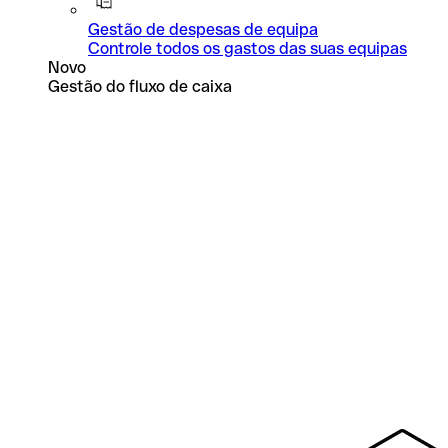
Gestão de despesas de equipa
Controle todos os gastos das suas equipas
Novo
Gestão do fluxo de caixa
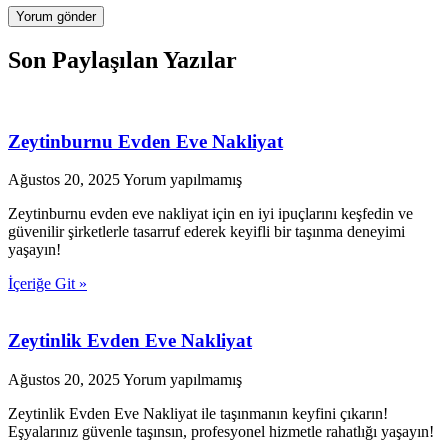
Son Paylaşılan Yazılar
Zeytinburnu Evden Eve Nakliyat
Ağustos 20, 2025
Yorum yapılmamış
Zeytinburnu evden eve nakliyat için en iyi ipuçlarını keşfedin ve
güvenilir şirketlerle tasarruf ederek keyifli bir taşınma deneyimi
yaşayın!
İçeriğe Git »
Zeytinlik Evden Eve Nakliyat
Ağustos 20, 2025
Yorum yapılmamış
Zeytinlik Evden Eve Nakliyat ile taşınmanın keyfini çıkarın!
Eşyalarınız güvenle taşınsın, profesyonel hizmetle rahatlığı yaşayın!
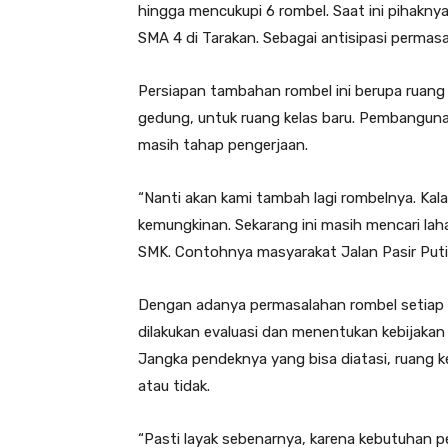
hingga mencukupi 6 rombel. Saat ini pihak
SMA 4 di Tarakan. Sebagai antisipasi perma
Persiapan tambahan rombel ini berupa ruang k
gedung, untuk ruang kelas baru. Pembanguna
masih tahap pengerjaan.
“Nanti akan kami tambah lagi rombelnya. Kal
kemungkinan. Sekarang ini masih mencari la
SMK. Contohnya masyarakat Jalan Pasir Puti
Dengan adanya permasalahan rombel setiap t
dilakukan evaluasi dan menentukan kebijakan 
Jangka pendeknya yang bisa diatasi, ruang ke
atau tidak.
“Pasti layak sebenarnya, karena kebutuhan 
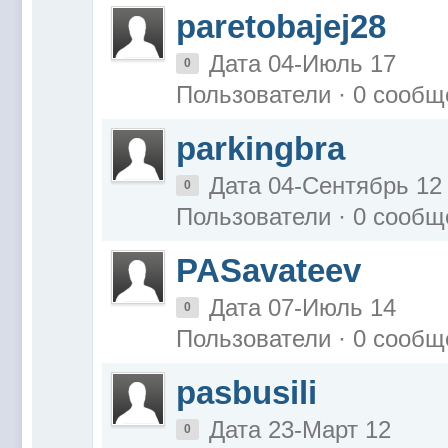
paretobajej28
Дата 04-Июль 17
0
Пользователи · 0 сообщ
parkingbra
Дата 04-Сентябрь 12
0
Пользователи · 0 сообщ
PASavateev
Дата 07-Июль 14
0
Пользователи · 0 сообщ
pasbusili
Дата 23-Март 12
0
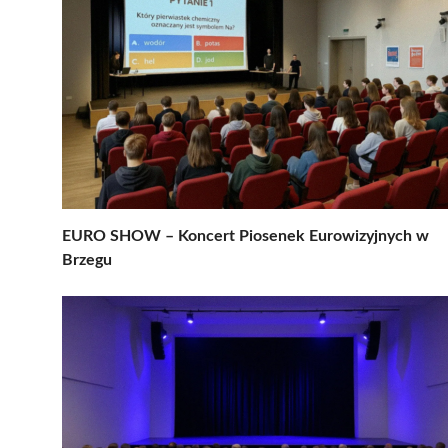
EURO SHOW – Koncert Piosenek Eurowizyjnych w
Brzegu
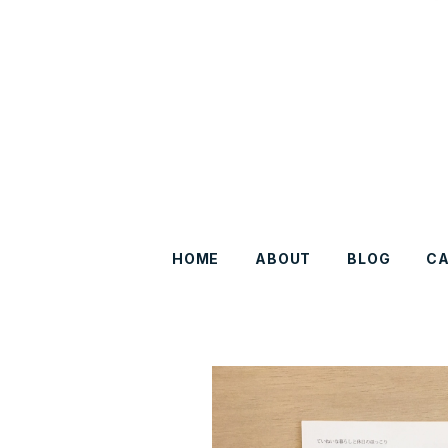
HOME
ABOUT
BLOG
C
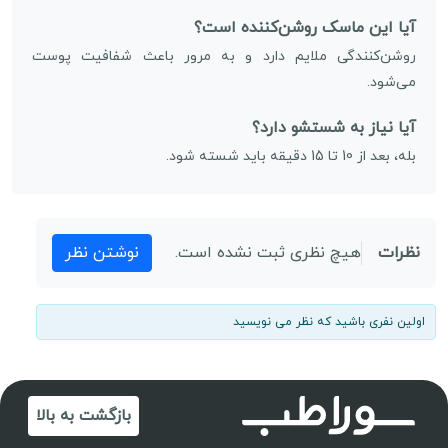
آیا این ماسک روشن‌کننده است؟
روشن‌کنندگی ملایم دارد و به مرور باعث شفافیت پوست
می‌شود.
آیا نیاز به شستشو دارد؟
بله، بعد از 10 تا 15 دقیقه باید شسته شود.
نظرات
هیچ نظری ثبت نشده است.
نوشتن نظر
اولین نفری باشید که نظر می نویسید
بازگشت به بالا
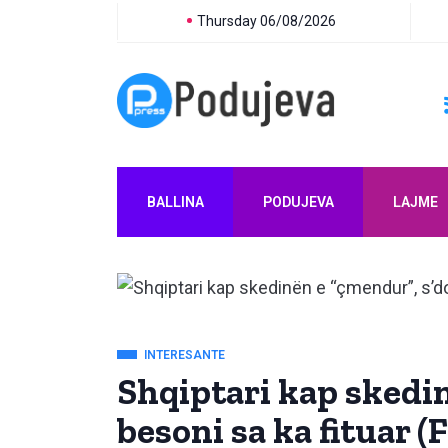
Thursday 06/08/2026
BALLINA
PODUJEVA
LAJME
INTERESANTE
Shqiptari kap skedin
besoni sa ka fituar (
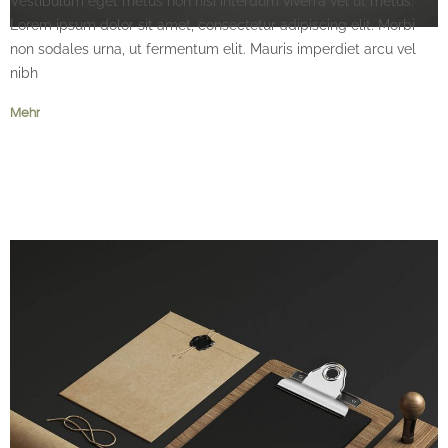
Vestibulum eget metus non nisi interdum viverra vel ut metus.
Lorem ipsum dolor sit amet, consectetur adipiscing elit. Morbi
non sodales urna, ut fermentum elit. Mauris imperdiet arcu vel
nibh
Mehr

***

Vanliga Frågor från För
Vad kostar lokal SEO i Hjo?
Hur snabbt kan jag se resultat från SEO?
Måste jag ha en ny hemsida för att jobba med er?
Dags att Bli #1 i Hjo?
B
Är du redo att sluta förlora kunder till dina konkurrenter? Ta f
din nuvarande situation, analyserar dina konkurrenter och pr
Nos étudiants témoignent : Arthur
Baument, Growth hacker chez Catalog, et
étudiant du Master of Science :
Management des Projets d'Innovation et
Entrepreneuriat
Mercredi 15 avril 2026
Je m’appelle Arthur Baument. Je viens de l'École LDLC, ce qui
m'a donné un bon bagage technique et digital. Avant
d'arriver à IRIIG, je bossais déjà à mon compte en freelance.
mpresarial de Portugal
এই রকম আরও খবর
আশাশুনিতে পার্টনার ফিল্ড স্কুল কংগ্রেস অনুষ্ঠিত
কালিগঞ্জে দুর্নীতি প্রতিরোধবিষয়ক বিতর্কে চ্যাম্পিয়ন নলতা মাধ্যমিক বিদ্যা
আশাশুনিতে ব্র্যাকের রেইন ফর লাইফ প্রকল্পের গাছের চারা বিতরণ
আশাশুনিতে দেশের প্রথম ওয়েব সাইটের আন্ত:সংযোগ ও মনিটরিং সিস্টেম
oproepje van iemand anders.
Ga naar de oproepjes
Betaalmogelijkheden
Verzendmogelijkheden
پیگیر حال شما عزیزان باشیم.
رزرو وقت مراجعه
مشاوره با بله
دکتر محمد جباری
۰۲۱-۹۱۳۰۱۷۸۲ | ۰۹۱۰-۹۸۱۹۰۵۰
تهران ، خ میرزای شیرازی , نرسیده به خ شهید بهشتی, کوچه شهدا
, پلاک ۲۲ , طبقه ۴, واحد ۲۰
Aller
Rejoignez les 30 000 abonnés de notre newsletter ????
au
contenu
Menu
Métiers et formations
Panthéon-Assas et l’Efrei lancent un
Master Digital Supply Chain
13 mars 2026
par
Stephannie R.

***

WHAT IS EXPECTED
Please copy out every line of the preceding listing that carries "Zeytinburnu".

EXPECTED OUTPUT
Zeytinburnu Evden Eve Nakliyat
Zeytinburnu evden eve nakliyat için en iyi ipuçlarını keşfedin ve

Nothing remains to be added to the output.